§ Actions to take
1. Using the forum thread below, list every processor family named in it.
2. In the forum thread below, what does the person replying to Thomas Richter say sits next to the $18 when its meaning isn't super obvious?
3. Using the forum thread below, decide whether each statement agrees with it. Answer yes or no, quoting the deciding words. (a) The person replying to Thomas Richter says they have never tried the OS includes. (b) Thomas Richter says every debugger he knows shows symbolic names for library offsets. (c) The person replying to Thomas Richter claims that all kinds of symbolic names are useless.

§ Passage to read
────────

Then it is irrelevant. I'm speaking about OS includes, not hardware addresses.


Quote:
Originally Posted by Thomas Richter View Post
Oh, and you think you are the only one doing it right, and everybody else does it wrong, and you haven't tried to change your style, just as learning experience?
Do it the way you want, the others do it the way they want, it's not my problem. Everyone is free, and hopefully.
And as i told you several times, i actually tried the os includes. It ended up in such a mess i will nevermore do that.


Quote:
Originally Posted by Thomas Richter View Post
That's what I call "stubborness".
You seem to be quite a specialist in that area.


Quote:
Originally Posted by Thomas Richter View Post
I'm not sure why you want to hide them. Instead "work with them".
Try coding with a decent IDE, just as "learning experience".


Quote:
Originally Posted by Thomas Richter View Post
Symbolic names neither. Yet, they are in the source, and unlike comments, they have function.
They have function, but a function that can be abused like everything else. As i said, use the right tool for the task. It's not always the right tool.


Quote:
Originally Posted by Thomas Richter View Post
That works even better, yes. At least in most cases. In the remaining cases, you need an assembler, but even that tool need to be used properly.
There is a contradiction here : if that works even better, why did you tell you were doing a lot of asm ? According to what you've just written here, you should be doing mostly some compiled stuff, and asm for the few remaining cases.


Quote:
Originally Posted by Thomas Richter View Post
It does not matter whether that is 6502, 68k, i386, x64 or arm. Don't tell me that these are "different languages". There is a common principle why you use telling names and not numbers.
Still not "many others" doing it...


Quote:
Originally Posted by Thomas Richter View Post
It's the job of the debugger to show symbolic names. It's not hard to do that with library offsets, every debugger I know does that. It's not hard to find and run a source level debugger either.
Library offsets are only a small part of it. And debuggers are not immune to getting them wrong. Of course, as i already stated, they sometimes just can't do the job. What do you prefer : a solution that always work or one that sometimes fail ?


Quote:
Originally Posted by Thomas Richter View Post
FOr consistency, you use the least readable version?
Invalid argument (petitio principii). I have not in any manner agreed that it's harder to read.


Quote:
Originally Posted by Thomas Richter View Post
Actually, the innvation was to *have* symbolic names. With your approach, people would still use punch cards. The innovation is "let the computer do the job".
Invalid argument (straw man fallacy). I never told all kinds of symbolic names were useless.


Quote:
Originally Posted by Thomas Richter View Post
So what's so bad about Os includes and what's so great about your includes? Where is your "consistency"? Where is the "Oh, I remember in 5 years what the $18 in my code was good for?".
Remember : if the $18 isn't super obvious then there is a comment next to it.


Quote:
Originally Posted by Thomas Richter View Post
Yes, they do. They make sources readable and self-documenting. Not that I'm saying that for the first time.
Invalid argument (ad nauseam).


Quote:
Originally Posted by Thomas Richter View Post
It's actually quite the reverse. If I use symbolic names, the program remains working even after a change. Otherwise, I have to search for numbers, and as I don't know what the number was good for...
It can't be the reverse. If a change has to alter the number, then this breaks binary level compatibility. Same number produces same executable and it *has* to work. Same name but different number is however not guaranteed to work.

────────

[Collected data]
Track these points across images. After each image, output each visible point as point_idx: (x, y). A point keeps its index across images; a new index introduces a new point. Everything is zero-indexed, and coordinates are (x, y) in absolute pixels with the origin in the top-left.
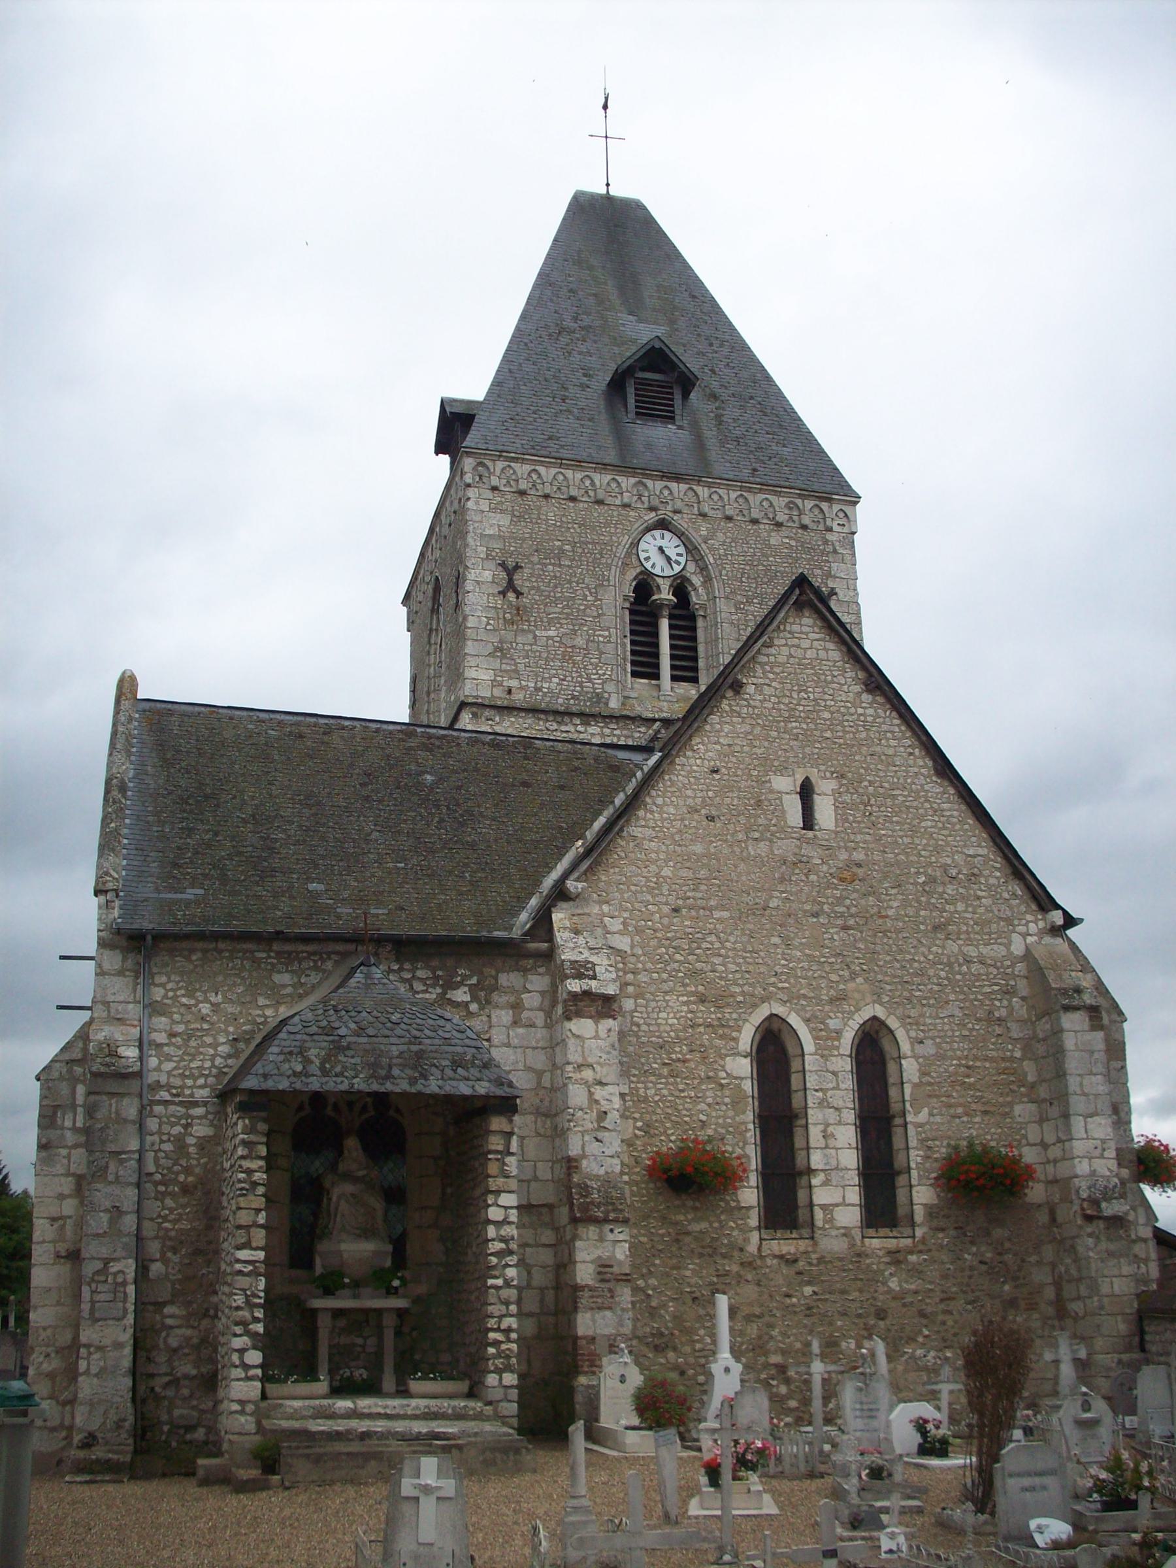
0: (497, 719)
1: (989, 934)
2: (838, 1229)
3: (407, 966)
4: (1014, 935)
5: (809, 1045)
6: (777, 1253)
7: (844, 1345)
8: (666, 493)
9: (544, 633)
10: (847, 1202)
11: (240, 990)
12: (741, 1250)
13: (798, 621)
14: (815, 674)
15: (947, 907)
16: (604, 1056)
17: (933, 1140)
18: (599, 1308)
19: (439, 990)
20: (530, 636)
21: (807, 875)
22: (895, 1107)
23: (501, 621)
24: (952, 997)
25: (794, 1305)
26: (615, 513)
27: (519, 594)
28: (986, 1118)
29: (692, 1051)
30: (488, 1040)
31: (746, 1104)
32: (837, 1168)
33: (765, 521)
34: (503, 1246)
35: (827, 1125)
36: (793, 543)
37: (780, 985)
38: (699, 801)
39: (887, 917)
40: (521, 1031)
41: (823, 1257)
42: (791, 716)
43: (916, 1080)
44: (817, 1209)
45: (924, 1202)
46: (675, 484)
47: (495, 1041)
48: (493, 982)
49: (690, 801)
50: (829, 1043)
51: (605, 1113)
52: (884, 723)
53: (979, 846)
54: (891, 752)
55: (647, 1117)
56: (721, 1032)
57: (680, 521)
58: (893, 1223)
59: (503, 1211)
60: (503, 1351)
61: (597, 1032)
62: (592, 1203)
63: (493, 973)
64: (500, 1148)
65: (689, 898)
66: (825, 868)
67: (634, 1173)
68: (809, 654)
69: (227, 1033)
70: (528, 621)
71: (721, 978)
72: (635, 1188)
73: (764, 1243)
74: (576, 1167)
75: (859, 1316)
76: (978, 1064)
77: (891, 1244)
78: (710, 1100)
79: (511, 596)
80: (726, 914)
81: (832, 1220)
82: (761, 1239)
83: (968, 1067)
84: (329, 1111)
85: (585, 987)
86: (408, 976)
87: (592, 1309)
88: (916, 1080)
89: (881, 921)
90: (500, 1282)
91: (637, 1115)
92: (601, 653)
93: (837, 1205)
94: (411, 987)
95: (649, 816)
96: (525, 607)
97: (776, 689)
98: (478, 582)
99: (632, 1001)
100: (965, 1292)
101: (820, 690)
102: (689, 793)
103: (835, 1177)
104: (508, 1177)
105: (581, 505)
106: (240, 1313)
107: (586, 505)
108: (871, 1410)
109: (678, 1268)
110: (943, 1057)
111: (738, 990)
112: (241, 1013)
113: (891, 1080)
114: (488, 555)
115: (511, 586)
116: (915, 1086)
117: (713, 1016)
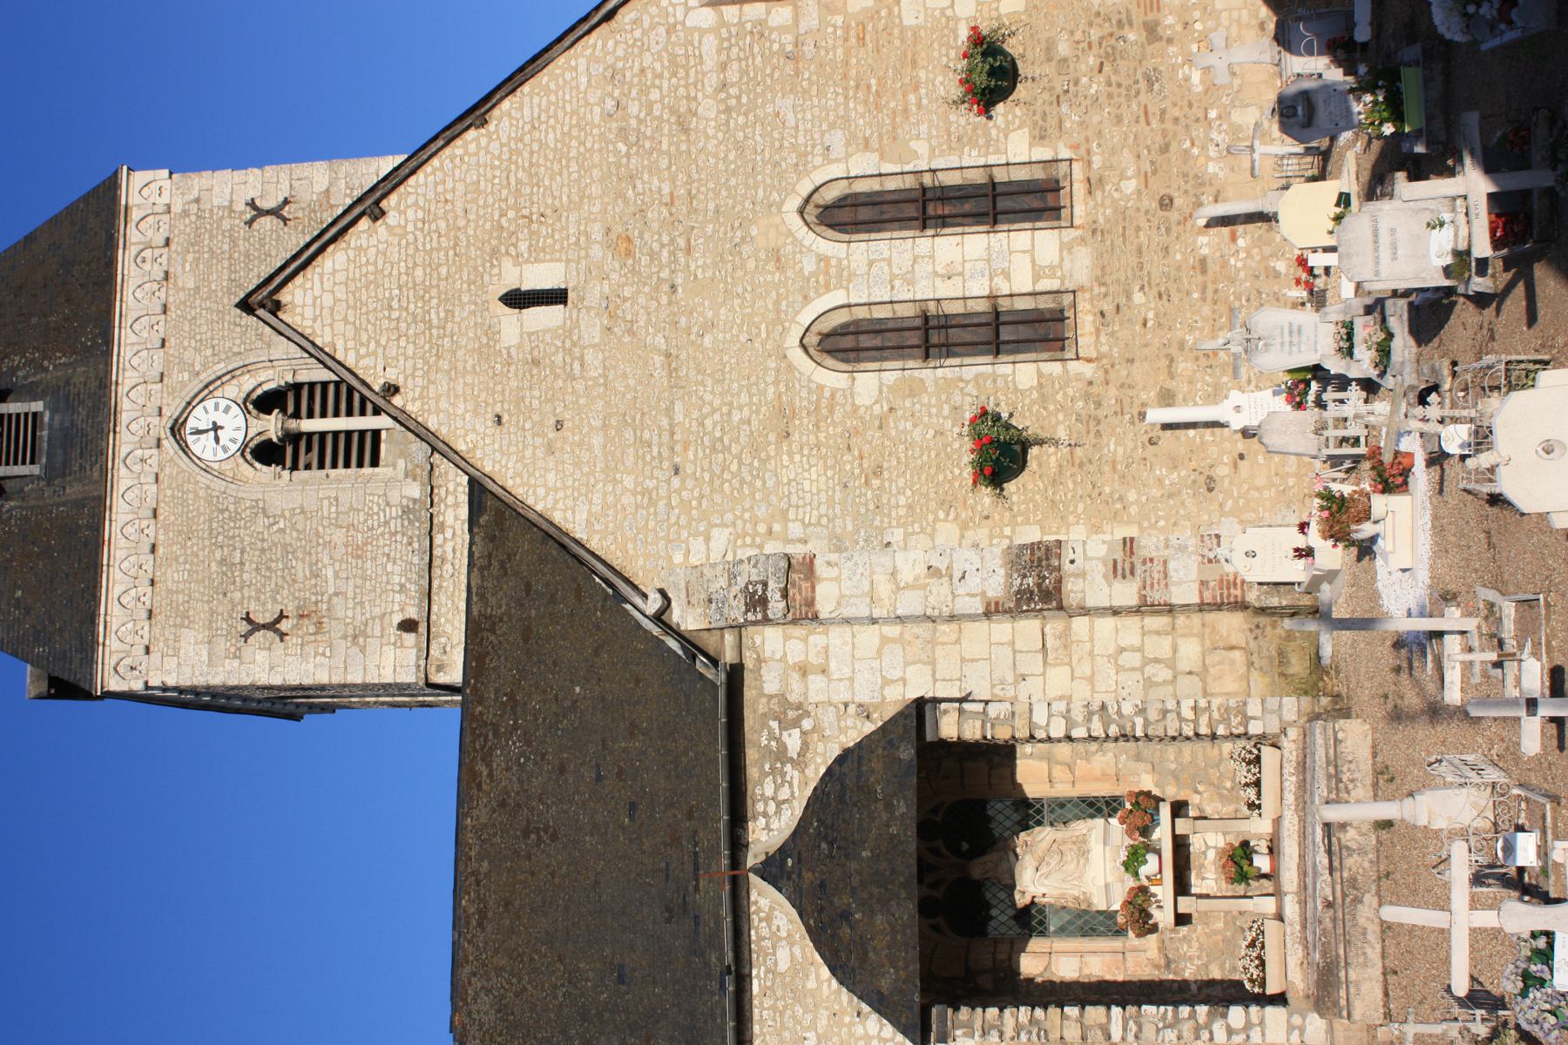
0: (443, 640)
1: (687, 56)
2: (1062, 260)
3: (760, 807)
4: (688, 23)
5: (837, 297)
6: (1094, 338)
7: (1205, 251)
8: (133, 427)
9: (331, 582)
10: (1029, 247)
11: (799, 1010)
12: (1090, 383)
13: (298, 310)
14: (367, 288)
15: (657, 113)
16: (861, 570)
17: (949, 135)
18: (1166, 577)
19: (788, 767)
20: (335, 600)
21: (625, 300)
22: (909, 182)
23: (319, 637)
24: (769, 109)
25: (1157, 316)
26: (169, 493)
27: (282, 616)
28: (921, 63)
29: (849, 448)
30: (846, 705)
31: (913, 379)
32: (988, 261)
33: (163, 296)
34: (1096, 718)
35: (936, 274)
36: (190, 257)
37: (764, 335)
38: (539, 441)
39: (672, 195)
40: (833, 665)
41: (1097, 279)
42: (423, 321)
43: (875, 157)
44: (1040, 287)
45: (1026, 146)
46: (124, 415)
47: (847, 697)
48: (775, 700)
49: (540, 453)
50: (833, 271)
51: (929, 568)
52: (425, 195)
53: (575, 69)
54: (460, 187)
55: (933, 505)
56: (824, 412)
57: (171, 412)
58: (1053, 187)
59: (1054, 719)
60: (1221, 715)
61: (831, 579)
62: (1039, 585)
63: (764, 700)
64: (978, 724)
65: (660, 453)
66: (614, 276)
67: (1001, 519)
68: (341, 295)
69: (851, 1024)
70: (316, 603)
71: (758, 412)
72: (1020, 519)
73: (1081, 355)
74: (997, 604)
75: (1168, 230)
76: (853, 73)
77: (1079, 189)
78: (909, 425)
79: (284, 626)
80: (678, 407)
81: (1052, 268)
82: (1078, 358)
83: (857, 87)
84: (939, 894)
85: (778, 596)
86: (772, 807)
87: (1166, 585)
88: (875, 157)
89: (677, 203)
90: (1139, 721)
91: (931, 517)
92: (351, 508)
93: (1033, 261)
94: (784, 801)
95: (560, 505)
96: (298, 608)
97: (389, 339)
98: (272, 668)
99: (790, 525)
100: (1138, 93)
101: (387, 280)
102: (528, 453)
103: (999, 264)
104: (1013, 713)
105: (161, 537)
106: (1185, 1034)
107: (161, 532)
108: (1291, 333)
109: (1114, 463)
110: (846, 118)
111: (771, 390)
112: (827, 1009)
113: (877, 187)
114: (235, 657)
115: (272, 626)
116: (882, 157)
117: (806, 421)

────────

§ Worked answers
1. 6502, 68k, i386, x64, arm

2. A comment.

3.
(a) No: "i actually tried the os includes."
(b) Yes: "It's not hard to do that with library offsets, every debugger I know does that."
(c) No: "I never told all kinds of symbolic names were useless."